Securing CI/CD Pipelines with GitHub OIDC: Eliminating Long-Lived AWS Credentials
I did what most of us do when we first wire up CI/CD for a project. I made an IAM user. access keys that were generated. I put them in GitHub Secrets.
The pipeline operated flawlessly. The pipeline could:
- “Run database migrations”
- “Push container images to ECR”
- “Deploy static assets to S3”
There were no issues with functionality. However, there was a problem with security.
The Problem with Static AWS Keys
Static credentials have drawbacks, even if you rotate them every few months.
They just sit there at first. enduring. They can be used outside of CI/CD until you rotate them if someone with repository access leaks them, whether on purpose or by accident.
Permissions also have a tendency to increase over time. S3 access is required for one workflow. ECR is required by another. The same key is doing far more than it should before you realize it.
Third, it’s difficult to track them down. You see an IAM user rather than the workflow run that caused it if something suspicious appears in CloudTrail.
The blast radius is subtly increased by that combination.

This diagram should show:
GitHub → Static Access Keys → AWS
Highlighting credential storage and long-lived exposure risk.
The Turning Point
“What happens if one of those secrets gets exposed?” was a question posed during a security review. That query persisted. Because the truthful response was, “It depends on how fast we notice.”
And it’s not a good place to be.
At that point, I became very interested in GitHub’s OIDC integration with AWS.
The Shift: Federated Identity Instead of Stored Secrets
By switching from static AWS keys to OIDC federation, we have simplified our security and greatly decreased our attack surface. During a workflow run, GitHub generates a signed OIDC token (JWT). AWS verifies that the token includes signatures and claims. AWS STS ensures that access automatically expires and that no long-term keys are ever stored or manually rotated by issuing temporary, short-lived credentials for a particular IAM role after authentication. We’ve switched to a “keyless” model by removing persistent secrets from GitHub, which hardens our entire infrastructure and eliminates the need for manual maintenance.
What Actually Changed
The implementation wasn’t complicated, but it required understanding how identity flows between systems.
First, we registered GitHub’s OIDC provider in AWS IAM:
https://token.actions.githubusercontent.com
That tells AWS:
“I trust tokens signed by GitHub.”
Then we created an IAM role with a trust policy that allowed only our repository and a specific branch:
repo:my-org/my-repo:ref:refs/heads/main
This is important. The role doesn’t trust “GitHub in general.”
It trusts a very specific repo and branch.
When the workflow runs, this is what happens behind the scenes:
- The workflow requests an OIDC token from GitHub (enabled via id-token: write).

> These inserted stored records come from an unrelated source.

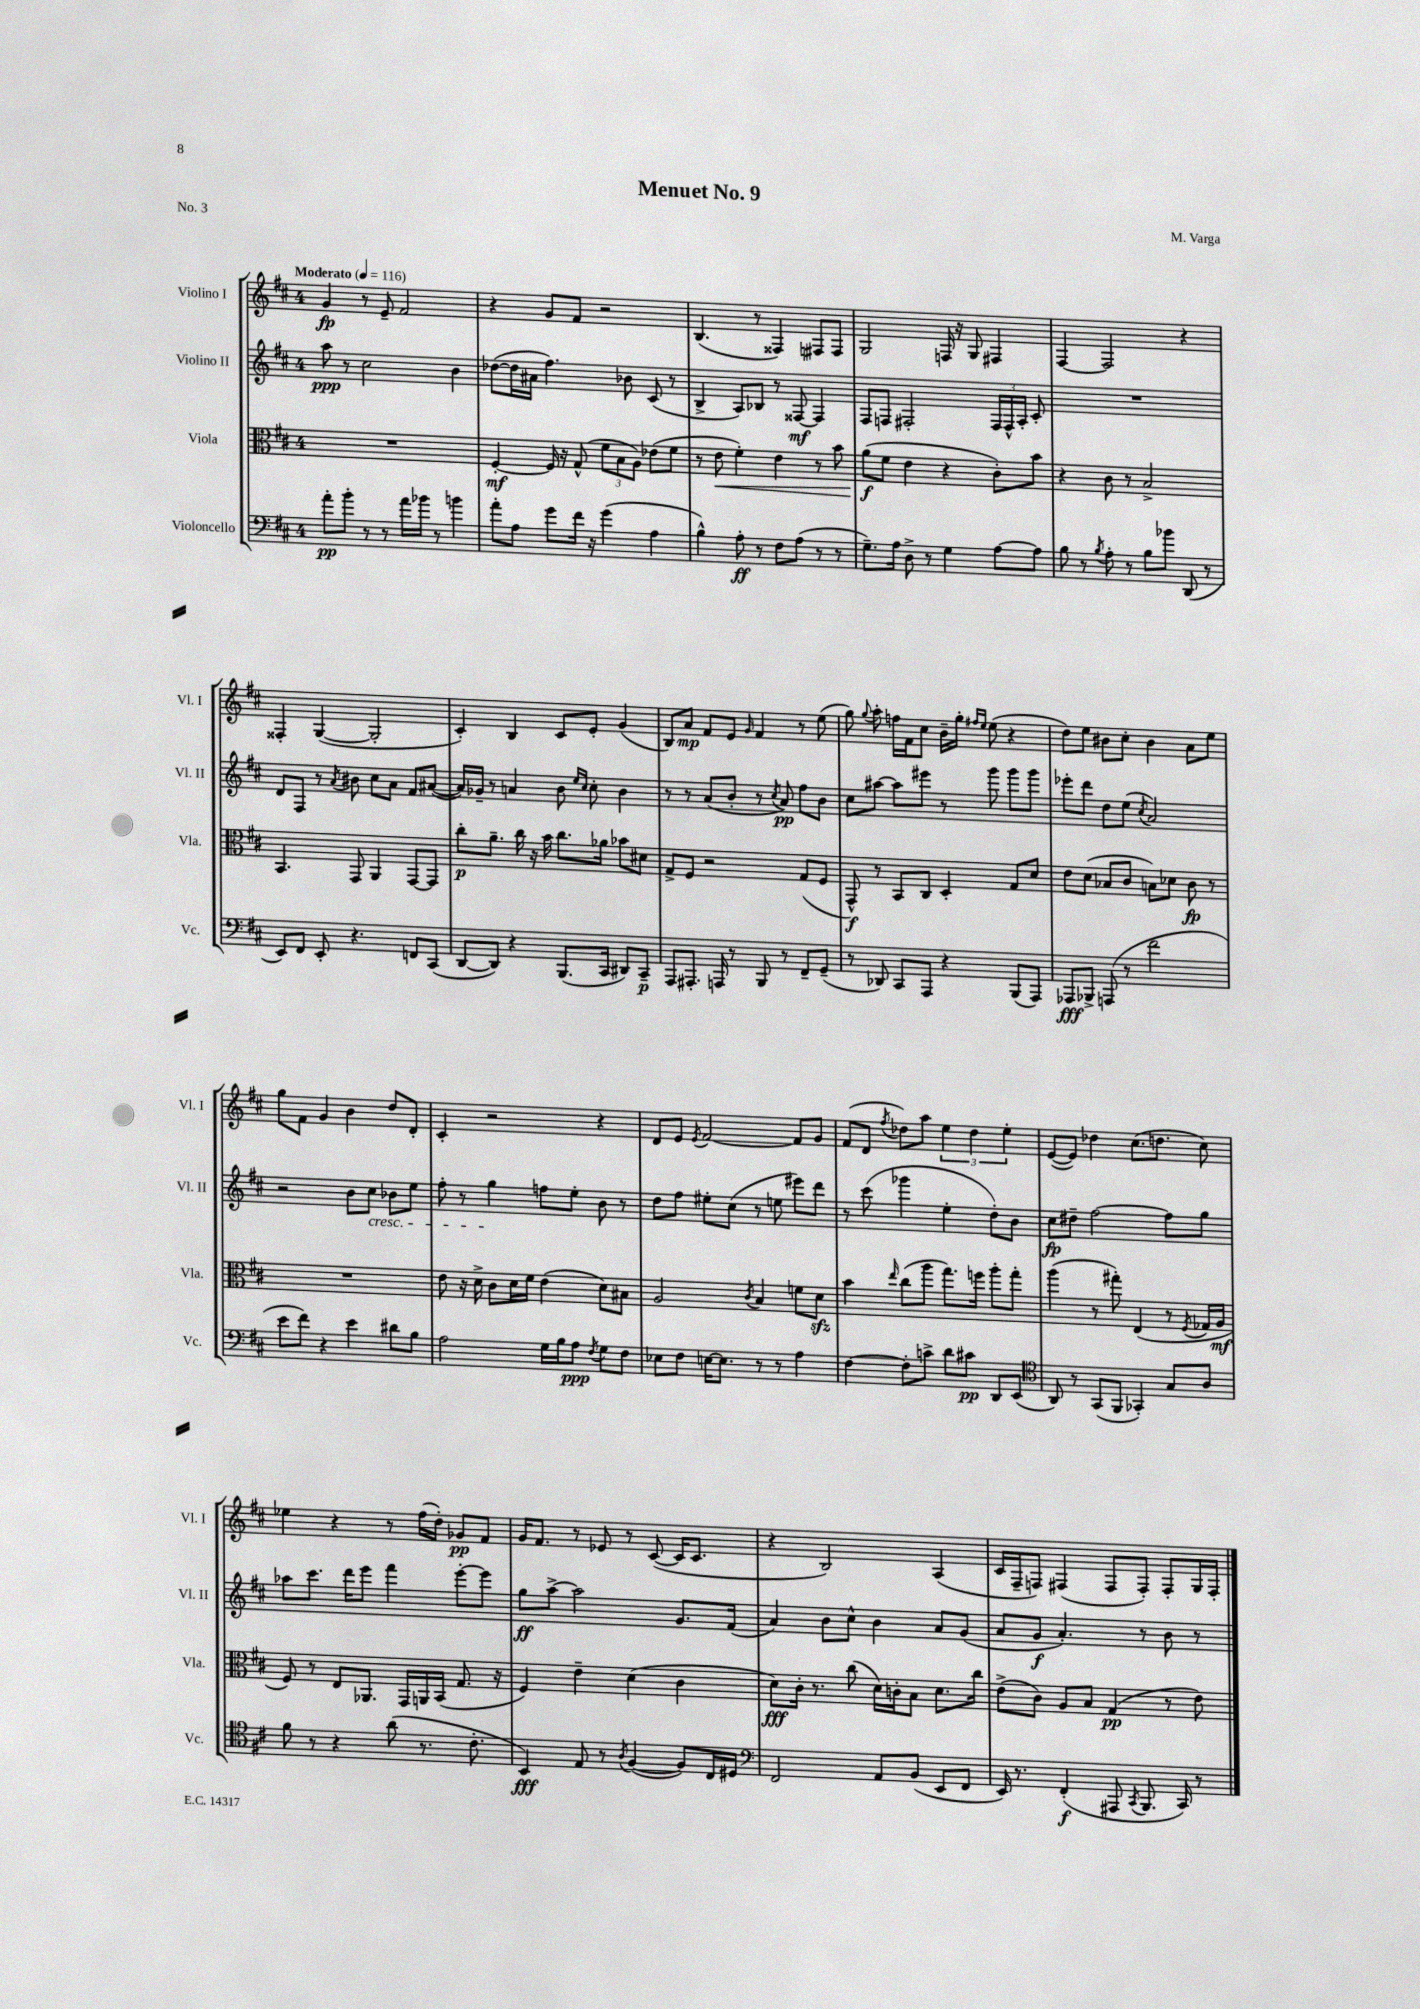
\header { title = "Menuet No. 9" composer = "M. Varga" piece = "No. 3" }
<<
\new StaffGroup <<
\new Staff = "s0" \with { instrumentName = "Violino I" shortInstrumentName = "Vl. I" } {
    \clef treble \key d \major \once \override Staff.TimeSignature.style = #'single-digit \time 4/4 \tempo "Moderato" 4 = 116
    \autoBeamOff g'4\fp r8 e'8-- fis'2 |
    r4 g'8[ fis'8] r2 |
    b4.( r8 fisis4) fis8[ fis8] |
    g2 f16 r16 g8 fis4 |
    fis4~ fis2 r4 |
    fisis4-. g4~( g2-. |
    cis'4-.) b4 cis'8[ e'8]-. g'4( |
    b8[) a'8]\mp fis'8[ e'8] \grace { g'16 } fis'4 r8 e''8( |
    g''8) \appoggiatura { g''8 } a''8-. f''16[ fis'16 cis''8] b'16[-- g''16]-. \grace { fis''16[ e''16] } e''8( r4 |
    d''8[) e''8] bis'8[ cis''8]-. bis'4 a'8[ e''8] |
    g''8[ fis'8] g'4 b'4 d''8[ d'8]-. |
    cis'4-. r2 r4 |
    d'8[ e'8] \acciaccatura { e'8 } fis'2~ fis'8[ g'8] |
    fis'8[( d'8] \acciaccatura { fis''8 } des''8[) a''8] \tuplet 3/2 { e''4 des''4 e''4-. } |
    e'8[~( e'8]) des''4 cis''8.[( d''8.] cis''8) |
    ees''4 r4 r8 fis''16[( d''16]-.) ges'8[\pp fis'8] |
    g'16[ fis'8.] r8 ees'8 r8 cis'8~( cis'16[ cis'8.] |
    r4 b2) a4( |
    cis'16[ fis16-- f8]) fis4( fis8[ fis8]-.) fis8[-. g16 fis16]-. \bar "|." |
}
\new Staff = "s1" \with { instrumentName = "Violino II" shortInstrumentName = "Vl. II" } {
    \clef treble \key d \major \once \override Staff.TimeSignature.style = #'single-digit \time 4/4
    \autoBeamOff a''8\ppp r8 cis''2 b'4 |
    des''8[~( des''16 ais'16] fis''4.) bes'8 cis'8( r8 |
    b4-> a8[) bes8] r8 fisis8~\mf fisis4 |
    fis8[ f8] fis2-. \tuplet 3/2 { fis16[ fis16-^ a16]-. } cis'8-. |
    R1 |
    d'8[ fis8] r8 \acciaccatura { a'8 } bis'8 cis''8[ a'8] fis'8[ ais'8]~( |
    ais'16[) ges'16]-- r8 a'4 b'8 \grace { e''16[ cis''16] } cis''8-. b'4 |
    r8 r8 a'8[( b'8]-. r8 \acciaccatura { cis''8 } a'8\pp) fis''8[ b'8] |
    cis''8[ ais''8]~ ais''8[ eis'''8] r8 g'''8 g'''8[ g'''8] |
    ees'''8[-. d'''8] d''8[ e''8]( \acciaccatura { cis''8 } a'2) |
    r2 b'8[ cis''8]\cresc bes'8[ e''8] |
    fis''8-. r8 g''4\! f''8[ e''8]-. b'8 r8 |
    d''8[ fis''8] eis''8[-. cis''8]( r8 e''8 eis'''8[) d'''8] |
    r8 cis'''8( ges'''4 e''4-. d''8[-.) b'8] |
    cis''8[\fp dis''8]-- fis''2~ fis''8[ g''8] |
    aes''8[ cis'''8.] d'''16[ e'''8] fis'''4 e'''8[~-. e'''8] |
    g''8[\ff a''8]~-> a''2 g'8.[ fis'16]( |
    a'4) b'8[ cis''8]-^ b'4 a'8[ g'8]( |
    a'8[ g'8]\f a'4.-.) r8 b'8 r8 \bar "|." |
}
\new Staff = "s2" \with { instrumentName = "Viola" shortInstrumentName = "Vla." } {
    \clef alto \key d \major \once \override Staff.TimeSignature.style = #'single-digit \time 4/4
    \autoBeamOff R1 |
    fis4~-.\mf fis16 r16 g8-^( \tuplet 3/2 { fis'8[ b8 a8]) } ees'8[( fis'8] |
    r8 e'8\< fis'4-.) e'4 r8 b'8 |
    a'8[\f\!( fis'8] e'4 r4 cis'8[-.) b'8] |
    r4 cis'8 r8 b2-> |
    b,4. g,8 a,4 g,8[~ g,8] |
    cis''8[-.\p a'8.]-- cis''16 r16 b'16 cis''8.[ aes'16] bes'8[ dis'8] |
    g8[-> fis8] r2 g8[( fis8] |
    g,8-^\f) r8 b,8[ cis8] d4-. g8[ d'8] |
    e'8[ d'8]( bes8[ cis'8] b8[) des'8] cis'8\fp r8 |
    R1 |
    e'8 r16 d'16-> cis'8[ d'16 fis'16] e'4( d'8[) bis8] |
    a2 \acciaccatura { cis'8 } b4 f'8[ d'8]\sfz |
    b'4 \grace { e''16 } cis''8[( a''8] g''8.[) f''16] a''8[-. g''8]-. |
    a''4( r8 gis''8-.) e4( r8 \acciaccatura { fis8 } ges16[ a16]\mf |
    fis8) r8 e8[ aes,8.] g,16[ a,16 b,16]( g8. r16 |
    fis4) e'4-- d'4( cis'4 |
    d'8[\fff) cis'16]-. r8. cis''8( d'16[) c'16-. b8] d'8.[ cis''16] |
    e'8[->( cis'8]) a8[ b8] g4\pp( r8 e'8) \bar "|." |
}
\new Staff = "s3" \with { instrumentName = "Violoncello" shortInstrumentName = "Vc." } {
    \clef bass \key d \major \once \override Staff.TimeSignature.style = #'single-digit \time 4/4
    \autoBeamOff a'8[-.\pp b'8]-. r8 r8 a'16[ bes'16] r8 b'4 |
    a'8[-. a8] g'8[ fis'16] r16 g'4( a4 |
    b4-^) a8-.\ff r8 fis8[ a8]( r8 r8 |
    g8.[--) a16] d8-> r8 g4 a8[~ a8] |
    b8 r8 \acciaccatura { b8 } a8-. r8 b8[ bes'8] d,8( r8 |
    e,8[) fis,8] e,8-. r4. f,8[ cis,8]( |
    d,8[~ d,8]) r4 b,,8.[( cis,16] dis,8[) cis,8]--\p |
    a,,8[ ais,,8.]-. a,,16 r8 b,,8 r8 fis,8[-- g,8]--( |
    r8 des,8) cis,8[ a,,8] r4 b,,8[( a,,8]) |
    aes,,8[\fff bes,,8]-> a,,8( r8 fis'2 |
    e'8[ fis'8]) r4 e'4 dis'8[ b8] |
    a2 g16[ b16 a8]\ppp \acciaccatura { fis8 } g8[ fis8] |
    ees8[ fis8] e16[~ e8.] r8 r8 a4 |
    fis4~ fis8[-. c'8]-> d'8[ cis'8]\pp d,8[ e,8]( |
    \clef tenor a,8) r8 g,8[( fis,8] ges,4-.) g8[ a8] |
    fis'8 r8 r4 a'8( r8. cis'8.-. |
    b,4\fff) e8 r8 \acciaccatura { a8 } fis4~( fis8[) cis16 dis16] |
    \clef bass fis,2 a,8[ b,8]( e,8[ fis,8] |
    e,16) r8. fis,4-.\f( ais,,8 \acciaccatura { cis,8 } b,,8. cis,16) r8 \bar "|." |
}
>>
>>
\layout { \context { \Score \remove "Bar_number_engraver" } }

- GitHub returns a signed JWT containing claims like:
- Repository
- Branch
- Workflow
- The configure-aws-credentials action calls:
- AssumeRoleWithWebIdentity
- AWS verifies:
- The token signature
- The issuer
- The audience (sts.amazonaws.com)
- The repository and branch claims
- If everything matches the trust policy, AWS STS issues temporary credentials.
Those credentials:
- Are scoped to the IAM role
- Have a limited session duration (typically up to 1 hour)
- Expire automatically
There’s nothing to delete at the end. They simply become invalid.

This diagram should show:
GitHub Workflow
→ OIDC Token
→ AWS STS (AssumeRoleWithWebIdentity)
→ Temporary IAM Role Credentials
→ AWS Services
Also, show CloudTrail logging for the role assumption.
What Changed in Practice
The impact was immediate.
There are no static AWS keys in GitHub anymore.
The pipeline requests credentials only when it runs.
Auditability improved as well. In CloudTrail, we now see:
- AssumeRoleWithWebIdentity events
- The role of ARN
- Session context tied to the workflow
Instead of a generic IAM user, we see a role assumption tied to CI/CD.
The blast radius is smaller, too. Even if something goes wrong inside the workflow, the credentials:
- Are short-lived
- Are bound to that role
- Cannot be reused later
What I Learned
Transitioning to OIDC is more than a simple configuration update; it’s a fundamental shift that requires a rigorous evaluation of trust boundaries. The core of this migration lies in the IAM trust policies, where the stakes are high: overly permissive policies undermine the security benefits, while overly restrictive ones lead to opaque pipeline failures. Striking the right balance between accessibility and security was the most critical phase of our transition, but the result is a deployment process that is both significantly cleaner and inherently more secure.
The Bigger Picture
Moving from static credentials to OIDC wasn’t just about “modernizing” the pipeline.
It was about shifting the security model.
From:
- Long-lived credentials
- Manual rotation
- Implicit trust
To:
- Federated identity
- Short-lived, auditable sessions
- Explicit trust relationships
The pipelines didn’t just become more secure.
They became easier to reason about.
And we eliminated an entire category of risk: long-lived AWS access keys living inside a source control system.